For thirteen days we aim our lenses at two completely different magical locations: the western Andean cloud forest of Mindo, and Yasuni National Park in the Amazon basin. From hummingbirds, toucans and glass frogs, to caimans, monkeys, and sloths – we immerse ourselves in ‘seeing.’ Not only will we make pictures of an array of flora and fauna, but we will begin to understand the threats and conservation issues that surround them; working to tell these stories through imagery. Alongside biologists and scientists, student photographers will learn about their work, and also meet the indigenous communities who call these areas home; those who understand what it means to preserve their natural heritage in order to ensure their own cultural survival.
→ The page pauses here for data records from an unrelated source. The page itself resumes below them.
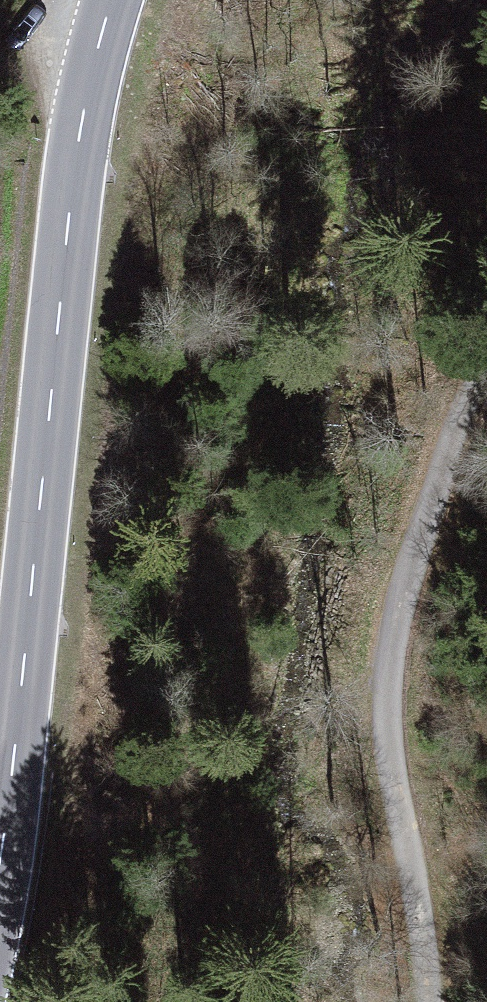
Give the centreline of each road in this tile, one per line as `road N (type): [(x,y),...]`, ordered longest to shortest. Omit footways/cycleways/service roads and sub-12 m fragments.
road 1 (tertiary): [(0,854),(78,136),(108,0)]
road 2 (track): [(486,361),(419,524),(394,645),(396,775),(424,1001)]

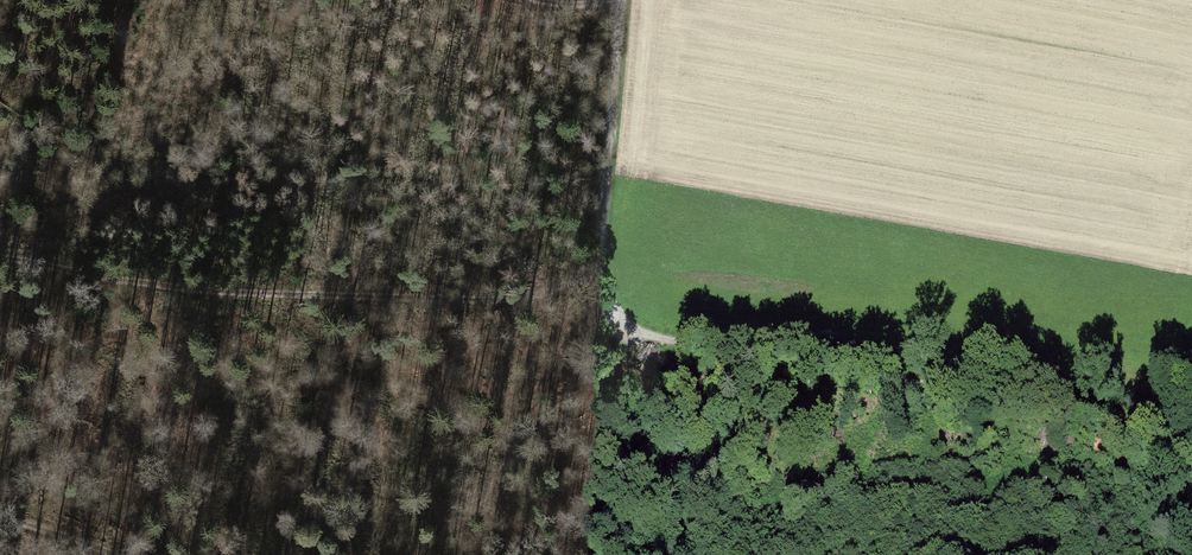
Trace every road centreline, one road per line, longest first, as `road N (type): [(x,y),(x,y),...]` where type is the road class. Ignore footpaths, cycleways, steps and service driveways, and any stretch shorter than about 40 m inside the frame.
road 1 (track): [(1191,418),(1190,425),(626,330),(598,263),(621,0)]
road 2 (track): [(603,291),(581,277),(332,300),(0,263)]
Our days will be filled with capturing the components of a conservation story: from message-centric storytelling images, to technical portraits using flash; editing, talks from top scientists in Ecuador, to spending “a day in the life” of an indigenous community – each day we will build our stories, and learn how to create a message which can be used to raise awareness, and ultimately help save a species, or a land, or a culture.
We hope that you will join us on this wonderfully exciting adventure! See you in the jungle!!
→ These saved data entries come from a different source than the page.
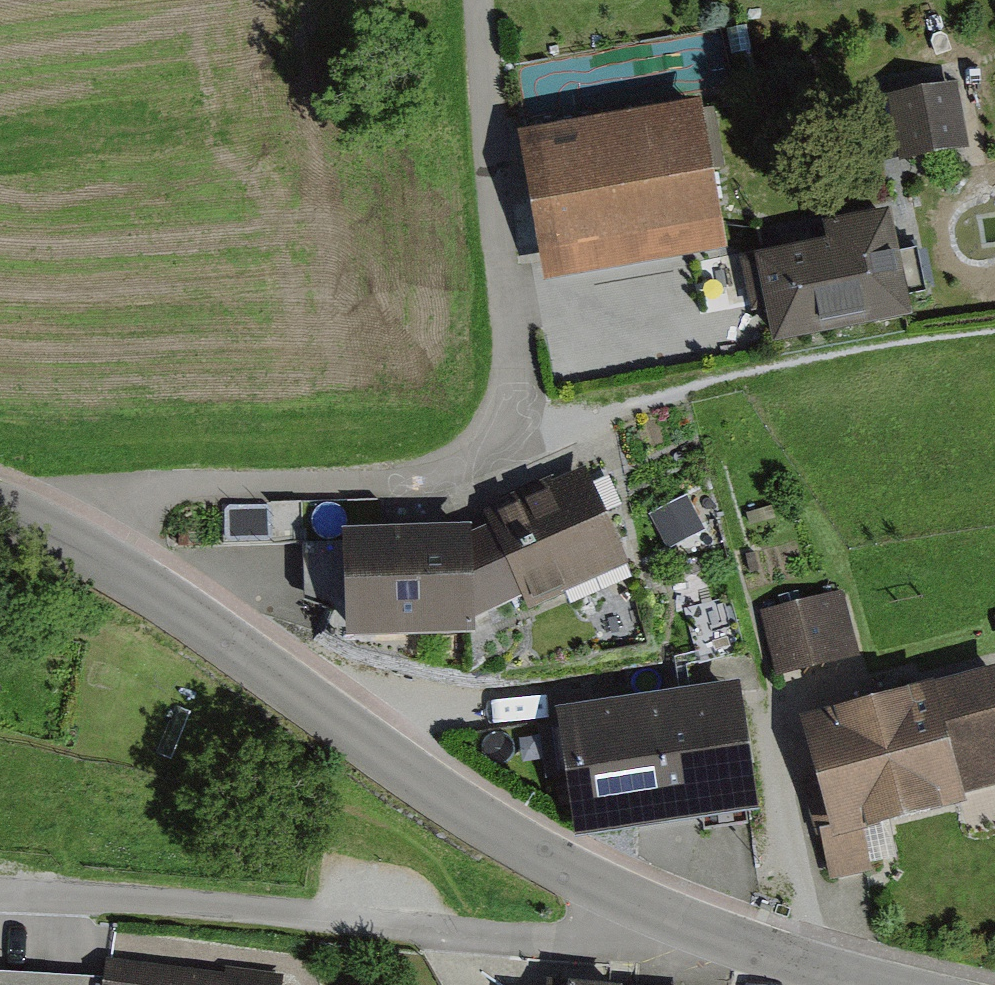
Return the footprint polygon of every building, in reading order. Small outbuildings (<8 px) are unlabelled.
[(887,99),(899,167),(969,154),(957,87),(887,99)] [(544,290),(728,258),(701,107),(517,139),(544,290)] [(773,353),(914,325),(892,218),(822,232),(825,248),(754,262),(773,353)] [(521,606),(527,620),(629,574),(583,472),(481,518),(488,534),(521,606)] [(708,526),(692,495),(655,514),(671,546),(708,526)] [(471,533),(341,538),(345,647),(476,642),(475,627),(472,541),(471,533)] [(521,606),(488,534),(472,541),(475,627),(521,606)] [(842,593),(758,616),(777,682),(860,659),(842,593)] [(784,727),(824,887),(864,877),(853,832),(994,796),(994,694),(990,675),(784,727)] [(739,689),(646,702),(666,838),(759,824),(739,689)] [(574,851),(666,838),(646,702),(554,716),(574,851)] [(107,963),(103,984),(268,984),(107,963)]
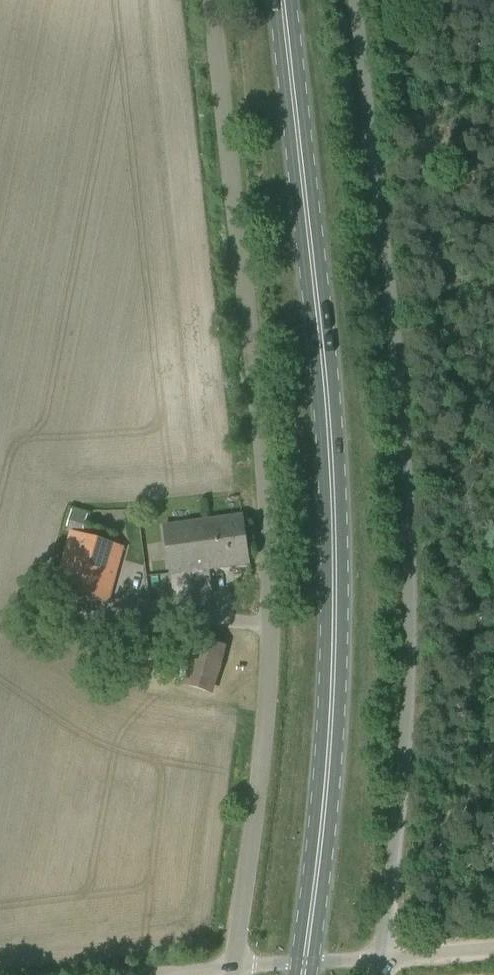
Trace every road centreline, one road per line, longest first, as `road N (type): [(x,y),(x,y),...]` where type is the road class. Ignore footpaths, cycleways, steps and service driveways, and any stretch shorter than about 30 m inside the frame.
road 1 (unclassified): [(235,968),(270,631),(267,509),(209,0)]
road 2 (primary): [(307,961),(333,663),(330,437),(282,0)]
road 3 (unclassified): [(378,958),(410,749),(410,558),(399,374),(355,0)]

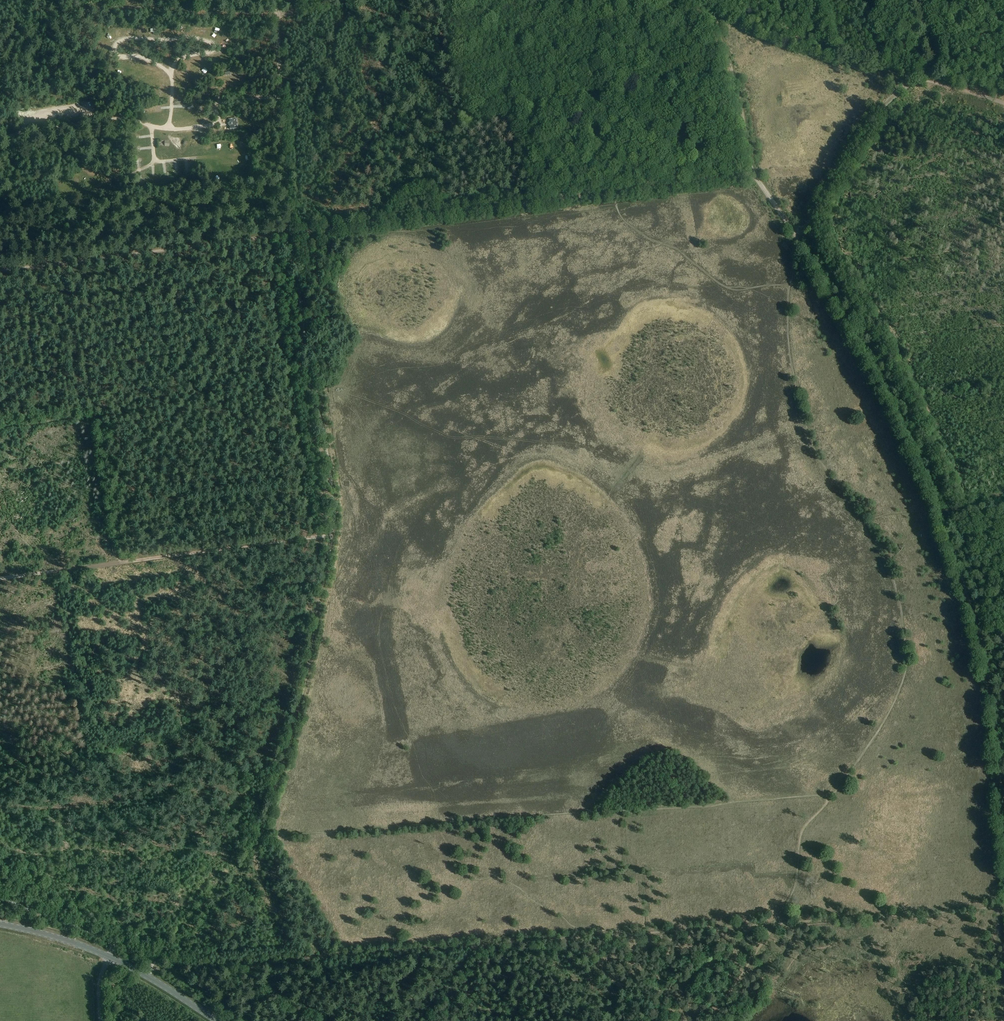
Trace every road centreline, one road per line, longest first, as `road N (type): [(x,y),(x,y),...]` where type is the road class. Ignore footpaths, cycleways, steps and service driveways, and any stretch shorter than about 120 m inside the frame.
road 1 (track): [(1003,821),(985,662),(938,511),(866,357),(755,173)]
road 2 (track): [(1003,906),(326,956)]
road 3 (track): [(257,837),(332,532)]
road 4 (track): [(332,532),(334,501),(293,232)]
road 5 (track): [(0,269),(293,232)]
road 6 (track): [(115,563),(332,532)]
road 7 (track): [(293,232),(278,15)]
road 8 (track): [(324,227),(532,201)]
road 9 (track): [(755,173),(727,55),(694,0)]
road 10 (track): [(278,15),(102,0)]
road 11 (track): [(326,956),(165,969)]
road 12 (track): [(0,136),(120,119),(153,127)]
road 13 (track): [(326,956),(267,902),(252,866),(257,837)]
road 14 (track): [(614,192),(755,173)]
road 15 (secondary): [(217,1020),(109,957)]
Mindo, Northwest Cloudforests, 5 nights
The Mindo region; a stunning cloud forest on the Northwest side of the Andes.
The Septimo Paraiso Cloud Forest Reserve is a private protected area known for its bird diversity, its incredible reptile and amphibian populations and a variety of ecosystems; it is also home to pumas, spectacled bears, two-toed sloths and Andean coatis-just to name a few. Local guides and instructors will lead day and night hikes to find and photograph the wildlife.
It is here we begin our first photo story. Working alongside scientists and authors who are doing work to document and discover new species, we begin to make images of their roles, and their work in the environment.
Yasuni National park, Amazon Basin, 5 nights
Having warmed up our shutter fingers in Mindo, we hit the ground running and turn our lenses to giant river otters, parrot clay licks, hoatzins and howler monkeys, and an entire macro world of insect species.
Yasuni National Park, one of the most biologically diverse places on the earth, becomes our home for the next few nights. This place is a successful eco-tourism project where the local indigenous community has invested in an environmentally sound system offering some of the best eco-friendly tourism in South America.
We have been offered the unique opportunity to get to know and photograph the local indigenous community. We have been invited to visit their village, and experience “a day in the life of” their world. Our photo stories will continue here, documenting the relationship of a culture, to its environment.